So I want to a session led by @profteacher today at 4:30pm. I gave a big shoutout to him on July 11th. He’s a university professor who used his sabbatical year to teach high school math in a public (urban) high school. If you didn’t check it out then, check it out now.
This was one of those emotional talks for me to listen to. And I’m not an emotional person (unless Oprah is on). It was about being a first year teacher. The defeat and the joys and simple observations. I say “talk” but it actually became a rich and compelling conversation among, I don’t know, 30 or 40 dedicated teachers — all at different levels of teaching. It was raw and honest. It wasn’t defeatest or idealist. It was real.
There were two points that were made, that sound like sound bytes.
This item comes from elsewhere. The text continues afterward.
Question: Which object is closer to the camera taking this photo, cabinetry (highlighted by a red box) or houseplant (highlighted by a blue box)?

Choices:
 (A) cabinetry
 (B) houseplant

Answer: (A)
And usually, I’d just brush them off as general platitudes or something. But I know and trust these people, and in this context, these points were deep and rich and I think I’ll probably treasure them.
1. “Teaching is the connsumate act of faith — faith in what you do.” One participant said this, an experienced teacher who talked about how the emotional part of teaching evolves, and after a number of years, she started really believing in this. She continued to say that you won’t be there when a kid gets a college acceptance. You just won’t know how and with whom you made an impact. (In fact, the student might not even be able to recognize it.) That’s where faith comes in. Faith that what we do matters.
2. The presenter said his one big take away from this first year: you need to have students know and feel that they can be successful. The lessons don’t have to be exciting — they can be routine and boring. “Factoring worksheets!” he said, “they will start tearing through them because they know they can be successful.” His discipline problems disappeared when he discovered this. How to do that? Developing lessons through careful crafting and scaffolding just enough — so that students are going through “productive frustration” — where the next step is just within reach. Again, just words. Words I would ignore, if the presenter hadn’t just developed and delivered a curriculum to me for 3 weeks which embodied everything he said. Scaffolded. Carefully crafted. And there was … everyday … engaged, productive frustration.
I’ll write more about that later. But I just needed to jot these two points down in the spare 10 minutes I had before dinner.